## Data extracts
○ ○ ○ ○ ○

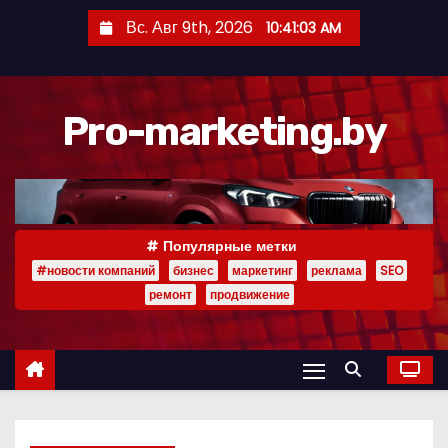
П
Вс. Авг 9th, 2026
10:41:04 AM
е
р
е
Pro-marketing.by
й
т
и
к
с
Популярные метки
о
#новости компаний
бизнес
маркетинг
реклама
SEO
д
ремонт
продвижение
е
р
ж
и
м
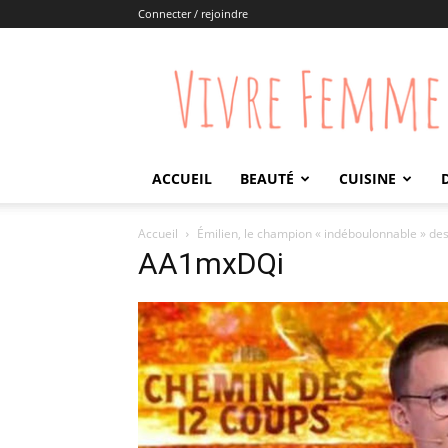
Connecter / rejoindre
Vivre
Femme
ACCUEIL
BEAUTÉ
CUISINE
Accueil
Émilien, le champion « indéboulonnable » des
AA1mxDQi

○ ○ ○ ○ ○

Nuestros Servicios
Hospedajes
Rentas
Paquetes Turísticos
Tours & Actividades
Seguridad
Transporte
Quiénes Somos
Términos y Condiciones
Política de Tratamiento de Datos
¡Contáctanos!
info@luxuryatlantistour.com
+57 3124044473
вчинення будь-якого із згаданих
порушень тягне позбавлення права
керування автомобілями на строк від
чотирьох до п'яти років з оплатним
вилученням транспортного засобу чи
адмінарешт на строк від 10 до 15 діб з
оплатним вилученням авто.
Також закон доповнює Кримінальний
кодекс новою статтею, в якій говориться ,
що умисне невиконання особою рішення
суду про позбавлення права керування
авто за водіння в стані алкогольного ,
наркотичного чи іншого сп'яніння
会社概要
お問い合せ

○ ○ ○ ○ ○

The output should be exactly the lines above from the line containing "Tours & Actividades" to the line containing "Також закон доповнює Кримінальний", inclusive, with no other lines.

## Reply to the exercise
Tours & Actividades
Seguridad
Transporte
Quiénes Somos
Términos y Condiciones
Política de Tratamiento de Datos
¡Contáctanos!
info@luxuryatlantistour.com
+57 3124044473
вчинення будь-якого із згаданих
порушень тягне позбавлення права
керування автомобілями на строк від
чотирьох до п'яти років з оплатним
вилученням транспортного засобу чи
адмінарешт на строк від 10 до 15 діб з
оплатним вилученням авто.
Також закон доповнює Кримінальний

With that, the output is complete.